Benedita da Silva no Festival Elas por Elas. Foto: Luisa Medeiros.
Atualmente, que projetos voltados para as populações negras, indígenas e minorias você tem desenvolvido?
Nós já fizemos ações com povos de terreiro, com mulheres negras, quilombolas, literatura negra e em repúdio à campanha racista do Ministério da Educação. Estamos fazendo, também, os debates, no que a gente chama de rodas de conversa de cultura popular, cultura regional. Estamos conversando nas comunidades sobre a comissão, falando do hip-hop, do passinho, de funk, de música, do teatro e do audiovisual. Porque nós temos muita produção nessas comunidades, que estão fazendo acontecer independente de recurso ou não do governo. Elas sobrevivem por conta da força da cultura. Elas criam sua plateia. A cultura é algo muito forte, muito revolucionário.
Qual o cenário da população negra atualmente?
A cultura negra vem recebendo ataque do governo. O racismo existe no país, mas, nos governos Lula e Dilma houve um avanço. Por exemplo, políticas de cotas foram fundamentais para que as universidades tivessem uma outra cara no país inteiro. Vendo os filhos dos porteiros e das domésticas se formando nas universidades, e as próprias domésticas e porteiros também. Então, a política de cotas para negros e pobres é importante. O governo Bolsonaro quer acabar com essas políticas, que atendem à maioria da população brasileira, que não é rica. O que ele quer fazer agora com o Sistema Único de Saúde (SUS), como as pessoas sem recursos financeiros vão viver sem atendimento de saúde? Vai jogar todo mundo na aposentadoria privada, vai ter que ter plano privado de saúde... Os negros são maioria da população. Na educação, na saúde, nas relações de trabalho, no meio ambiente, seja o que for que o governo esteja extinguindo, atinge a população negra, que é a maioria da população brasileira.
Bolsonaro já demonstrou a intenção de extinguir a Ancine. Como você avalia isso?
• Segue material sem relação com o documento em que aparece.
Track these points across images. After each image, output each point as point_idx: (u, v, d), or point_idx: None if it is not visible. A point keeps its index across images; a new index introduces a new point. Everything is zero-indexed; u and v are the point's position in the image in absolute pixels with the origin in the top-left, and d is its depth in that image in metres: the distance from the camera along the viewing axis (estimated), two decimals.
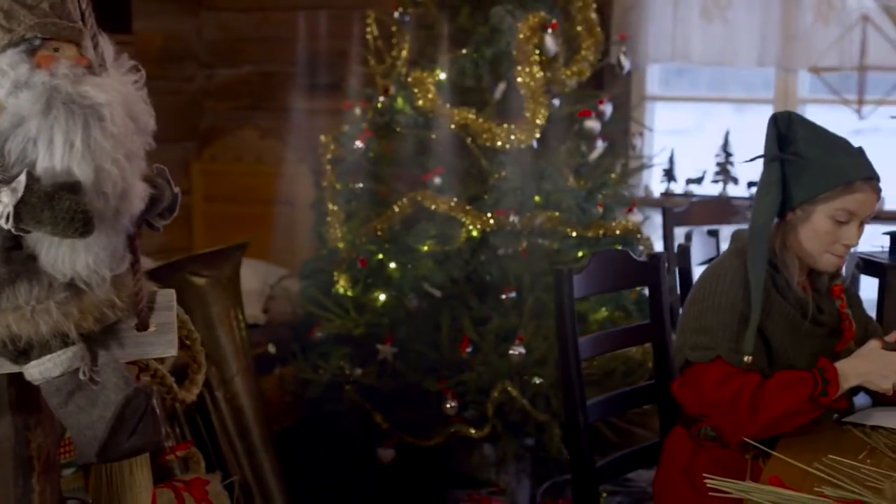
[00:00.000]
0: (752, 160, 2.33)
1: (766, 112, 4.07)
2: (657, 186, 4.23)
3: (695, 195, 4.01)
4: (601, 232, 3.26)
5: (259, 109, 4.77)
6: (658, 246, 3.57)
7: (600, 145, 3.55)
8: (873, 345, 2.11)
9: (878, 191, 2.16)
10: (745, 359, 2.07)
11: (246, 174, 4.73)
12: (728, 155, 4.02)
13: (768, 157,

Como ele não está no espírito nacionalista, a Ancine está incomodando com a boa produção e qualidade que tem o cinema brasileiro, ganhando prêmios no Brasil e fora do país. O cinema nacional, além de ser filmes atualizados, ele acompanha a conjuntura do país, fala do cotidiano, da realidade de uma região, ou de uma situação que está invisível. A produção brasileira é riquíssima, mas Bolsonaro quer uma coisa Hollywood, que estimula a violência, a arma, que é o que ele gosta. Bolsonaro presta serviço aos Estados Unidos. Faz mal para ele ver qualquer brasileiro ou brasileira ganhar prêmio, porque ele está vendendo um país desqualificado, de ignorantes, mas não é essa a nossa realidade. A cultura está provando que é ele que não gosta do brasileiro nem da produção brasileira.